La  notte per i Rom ha rappresentato sempre  un momento importante di sospensione dello stress del loro difficile vivere o sopravvivere quotidiano in una società spesso ostile.
In queste occasioni di incontri notturni comunitari – familiari si beve, si mangia, si canta si balla, si danza alla romanes insieme quello che piace ai rom della vita.
Per noi Gagi dico ad Aghiran anche momento per rafforzare legami di ospitalità ed accoglienza con queste minoranze culturali spesso stigmatizzate e marginalizzate alle periferie delle nostre sempre più dilatate e devastate città-metropolitane.
Con Aghiran parlo anche dell’ospitalità antica per noi Gagi mediterranei.
 Ospite deriva hospes-itis ….hostipotis o signore dello straniero
Colui che sa  comportarsi in modo signorile con lo straniero o forestiero

Ospite da un punto di vista linguistico la parola ’ospite’ è una paroma enatiosemica(enatìos, gr. contrario,sema,gr. segno ), cioè sono quelle parole che hanno significati opposti, cioè indica sia chi ospita, sia chi è ospitato.

Edward Pocock (1604-1691)teologo orientalista inglese rilevava che in diverse lingue antiche –ebraico, aramaico e arabo – sono presenti forme di enatiosemia;  In italiano es. ci sono altre parole enatiosemiche oltre a ospite anche laico che indca sia religioso non consacrato sia non religioso.
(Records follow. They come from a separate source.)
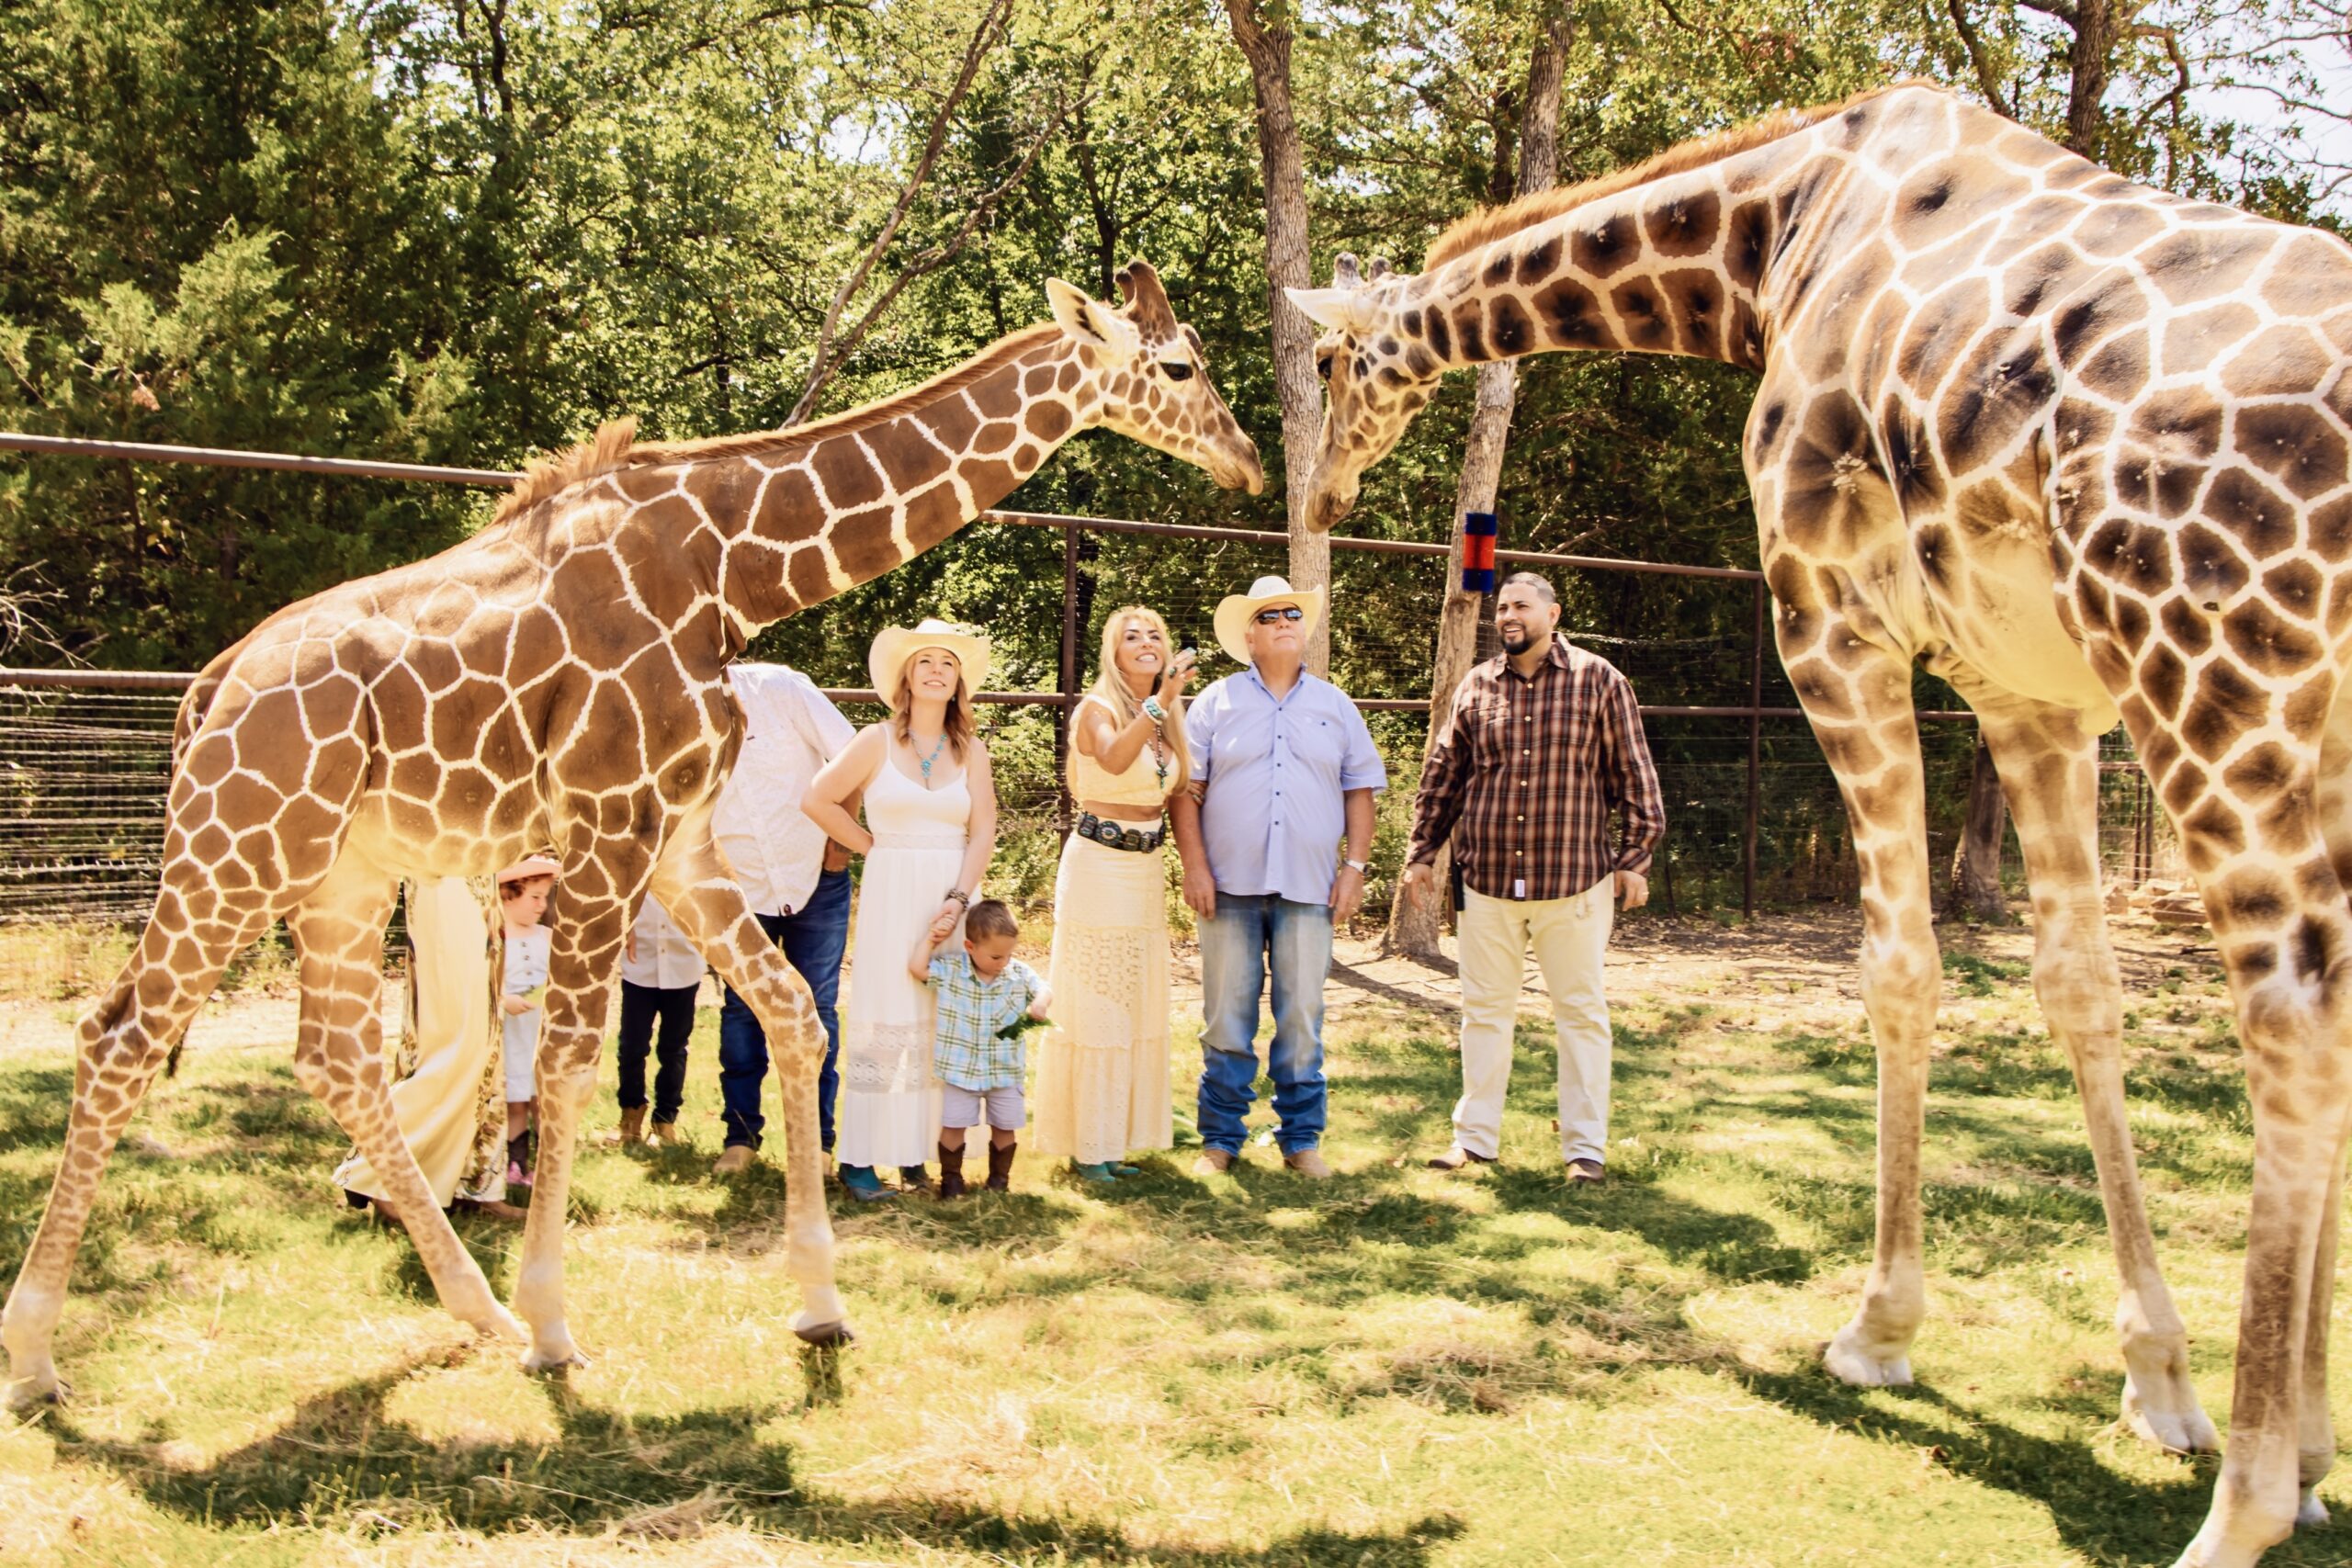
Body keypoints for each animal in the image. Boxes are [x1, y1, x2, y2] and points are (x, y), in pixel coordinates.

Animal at [2, 261, 1260, 1401]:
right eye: (1178, 368)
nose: (1247, 459)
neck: (733, 568)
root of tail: (205, 692)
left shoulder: (681, 841)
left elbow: (795, 1014)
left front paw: (819, 1305)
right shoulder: (611, 823)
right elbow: (566, 1057)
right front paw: (560, 1330)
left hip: (342, 877)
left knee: (335, 1057)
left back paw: (478, 1311)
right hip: (240, 852)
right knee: (118, 1039)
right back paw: (38, 1358)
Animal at [1283, 81, 2352, 1566]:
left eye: (1335, 365)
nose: (1317, 496)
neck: (1766, 242)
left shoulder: (1834, 627)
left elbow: (1897, 969)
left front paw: (1877, 1331)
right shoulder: (2030, 692)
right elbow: (2078, 989)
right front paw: (2158, 1381)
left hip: (2206, 664)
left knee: (2291, 1011)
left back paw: (2240, 1510)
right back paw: (2295, 1454)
Ospite per me figura singolare, che unisce in modo inscindibile l’ospitato dall’ospitante.

Ospite sostantivo che indica in questa sua unicità significante, l’inseparabilità dell’ospitato e dell’ospitante, e costituente una comune origine relazionale.

Ospite è una figura anche etica oltre che relazionale, delle nostre genti mediterranee suggerisco ai miei interlocutori.

Perfino il symballein o il simbolo costituente la nostra dimensione culturale e di riconoscimento reciproco, trasmesso dagli antichi greci nasce da questa capacità che ha un oggetto o un sintagma, considerato di volta in volta come simbolo di rappresentare significati per entrambi i locutori o parlanti o scambianti.  Per esemplificare si prendeva un oggetto materiale, lo si divideva in due parti uguali,  ad ognuno veniva data una parte in modo che le persone incontrandosi dopo anche molto tempo potevano immediatamente riconoscersi amici in quell’oggetto spezzato, semplicemente unendo le parti , potevano ritrovare immediatamente i significanti di un antico patto d’amicizia , ma poteva essere anche di altra natura.

In quanto all’ospitalità Goethe, filosofo naturalista germanico e cosmopolita,  sosteneva in una sua lirica dedicata, ad una minoranza tedesca cacciata da Strasburgo divenuta territorio francese negli anni successivi alla rivoluzione 1789 e nella stessa ad un’altra minoranza protestante cacciata nell’epoca della Riforma dai regnanti cattolici austriaci di Salisburgo,  che noi siamo tutti anche se insediati in un territorio, eterni ospiti sulla terra simile a coloro che devono errare per , qualche ragione o torto, ed è per questo che dobbiamo riconoscere nell’erranza la nostra perdurante umanità.